Optimal power allocation includes:
(1) objective function of optimal power allocation subproblem is simplified are as follows:
To solve above-mentioned nonlinear restriction planning problem, order:
Wherein pk=P-2pd,s1=| hck|2pn
+N0> 0, s2=| hcd|2pn+N0>0。
Assuming that this subchannel meets the requirement of D2D communication, i.e.,Optimal power allocation subproblem
It can convert are as follows:
(2) objective function f (pd) first derivative, second dervative is respectively as follows:
Therefore in pdWhen (0,0.5P) ∈, f (pd) it is lower concave function, problem has unique globe optimum, and is f (pd)

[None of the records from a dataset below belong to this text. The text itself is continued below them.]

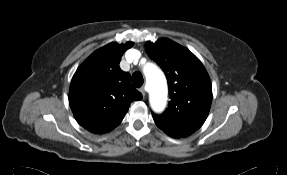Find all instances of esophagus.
Returning a JSON list of instances; mask_svg holds the SVG:
<instances>
[{
	"mask_svg": "<svg viewBox=\"0 0 287 175\" xmlns=\"http://www.w3.org/2000/svg\"><path fill=\"white\" fill-rule=\"evenodd\" d=\"M139 90H140V92L142 93L143 98H145V96H146V91H145V89H144V88H140Z\"/></svg>",
	"mask_w": 287,
	"mask_h": 175,
	"instance_id": "esophagus-1",
	"label": "esophagus"
}]
</instances>
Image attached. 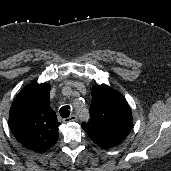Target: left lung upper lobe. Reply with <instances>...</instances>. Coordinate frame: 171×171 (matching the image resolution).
<instances>
[{"instance_id":"obj_1","label":"left lung upper lobe","mask_w":171,"mask_h":171,"mask_svg":"<svg viewBox=\"0 0 171 171\" xmlns=\"http://www.w3.org/2000/svg\"><path fill=\"white\" fill-rule=\"evenodd\" d=\"M91 95L90 120L82 123V128L102 148L120 144L129 135L133 124L127 101L105 84L93 87Z\"/></svg>"}]
</instances>
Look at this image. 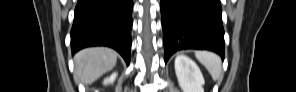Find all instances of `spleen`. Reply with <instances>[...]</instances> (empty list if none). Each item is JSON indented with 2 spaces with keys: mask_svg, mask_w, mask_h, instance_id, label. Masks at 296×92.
<instances>
[{
  "mask_svg": "<svg viewBox=\"0 0 296 92\" xmlns=\"http://www.w3.org/2000/svg\"><path fill=\"white\" fill-rule=\"evenodd\" d=\"M195 56L206 67L213 80H218L222 72V63L219 56L208 51H196Z\"/></svg>",
  "mask_w": 296,
  "mask_h": 92,
  "instance_id": "spleen-1",
  "label": "spleen"
}]
</instances>
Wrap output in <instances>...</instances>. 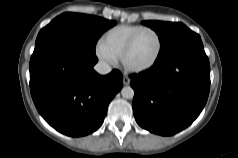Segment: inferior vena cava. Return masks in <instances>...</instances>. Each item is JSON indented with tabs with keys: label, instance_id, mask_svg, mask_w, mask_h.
I'll return each mask as SVG.
<instances>
[{
	"label": "inferior vena cava",
	"instance_id": "1",
	"mask_svg": "<svg viewBox=\"0 0 238 158\" xmlns=\"http://www.w3.org/2000/svg\"><path fill=\"white\" fill-rule=\"evenodd\" d=\"M94 69L99 74L105 75L111 72V67L108 63L104 61H99L95 66Z\"/></svg>",
	"mask_w": 238,
	"mask_h": 158
}]
</instances>
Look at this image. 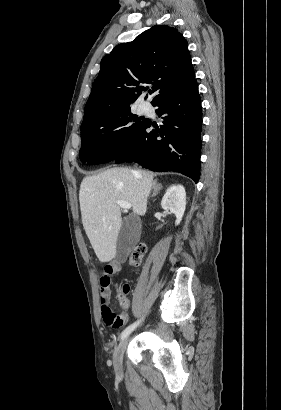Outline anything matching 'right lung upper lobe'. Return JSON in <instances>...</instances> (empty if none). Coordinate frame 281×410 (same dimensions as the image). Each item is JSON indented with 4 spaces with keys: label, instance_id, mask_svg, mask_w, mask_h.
Wrapping results in <instances>:
<instances>
[{
    "label": "right lung upper lobe",
    "instance_id": "cb5924a9",
    "mask_svg": "<svg viewBox=\"0 0 281 410\" xmlns=\"http://www.w3.org/2000/svg\"><path fill=\"white\" fill-rule=\"evenodd\" d=\"M195 81L186 41L176 28L156 25L132 42L117 45L101 61L84 109L82 124L107 112L130 107L140 96L141 83L153 84L152 104L161 96Z\"/></svg>",
    "mask_w": 281,
    "mask_h": 410
}]
</instances>
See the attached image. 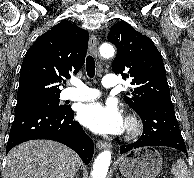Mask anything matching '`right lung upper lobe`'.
I'll return each mask as SVG.
<instances>
[{
    "label": "right lung upper lobe",
    "mask_w": 194,
    "mask_h": 178,
    "mask_svg": "<svg viewBox=\"0 0 194 178\" xmlns=\"http://www.w3.org/2000/svg\"><path fill=\"white\" fill-rule=\"evenodd\" d=\"M89 34L62 21L28 49L20 70L17 103L59 96L58 85L83 66Z\"/></svg>",
    "instance_id": "right-lung-upper-lobe-1"
}]
</instances>
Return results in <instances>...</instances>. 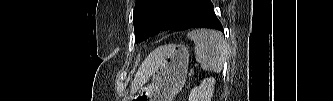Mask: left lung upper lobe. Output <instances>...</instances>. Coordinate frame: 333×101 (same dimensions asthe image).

In pdMinimum point on ∈ (0,0.5P) enablesSolve minimum point are as follows:
Consider constraint conditionpd≠ 0, pd≠ 0.5P, so:
If i)Then pdAcquirement optimal solution is pd *=
pd'。
Ii) ifThen pdOptimal solution is obtained in boundary value, is enabledAnd it enables:
Work as rd 1 ≥rd 2When,Otherwise
To sum up, work as pd=pd *When, problem obtains optimal solution, and D2D is to the acquirement maximum channel capacity at relay node k are as follows:
Optimal relay selection includes:
Due to selecting the difference of relay node, the channel coefficients between each node are not also identical, and each relay node is carried out
After optimal power distribution, the maximum relay node of D2D link channel capacity can be made by selecting, this node is best relay
Node.
The objective function of best relay selection are as follows:
Wherein corresponding k*(1≤k*≤ L) be selection optimal relay node, h*,hck *,hcd *,hbd *,hbk *As pair
The channel coefficients of optimal relay node are answered, D2D is to the acquirement maximum channel capacity at relay node k* at this time are as follows:
The distribution of D2D power of communications and relay selection method provided in an embodiment of the present invention based on network code specifically includes
Following steps:
Step 1, base station obtain channel information at this time, determine total emission power P, the tolerable interference threshold value I in base station0,
Optional relay node k is initialized as 1;
Step 2 calculates s1=| hck|2pn+N0, s2=| hcd|2pn+N0,
Step 3 judges pd' (k) value, ifThen
When selecting k-th of relay node, the corresponding optimal transmission power of D2D user is pd *(k)=pd' (k), execute step 5;Otherwise,
Execute step 4;
Step 4 calculates separately IfOtherwise
Step 5, by the p of acquirementd *(k) it substitutes into and calculatesIt obtains
Maximum value r of the D2D to the dry ratio of letter at relay node kd(k);
Step 6, update k=k+1, until k be less than relay node number L, perform the next step, otherwise execute step 2 after
Continuous iteration.
Step 7, all r obtained in comparison step fived(k)(1≤k*≤ L), select wherein maximum value rd(k*), it is right
The k answered*As optimal relay node, pd *(k) it is optimum power value that D2D user should distribute.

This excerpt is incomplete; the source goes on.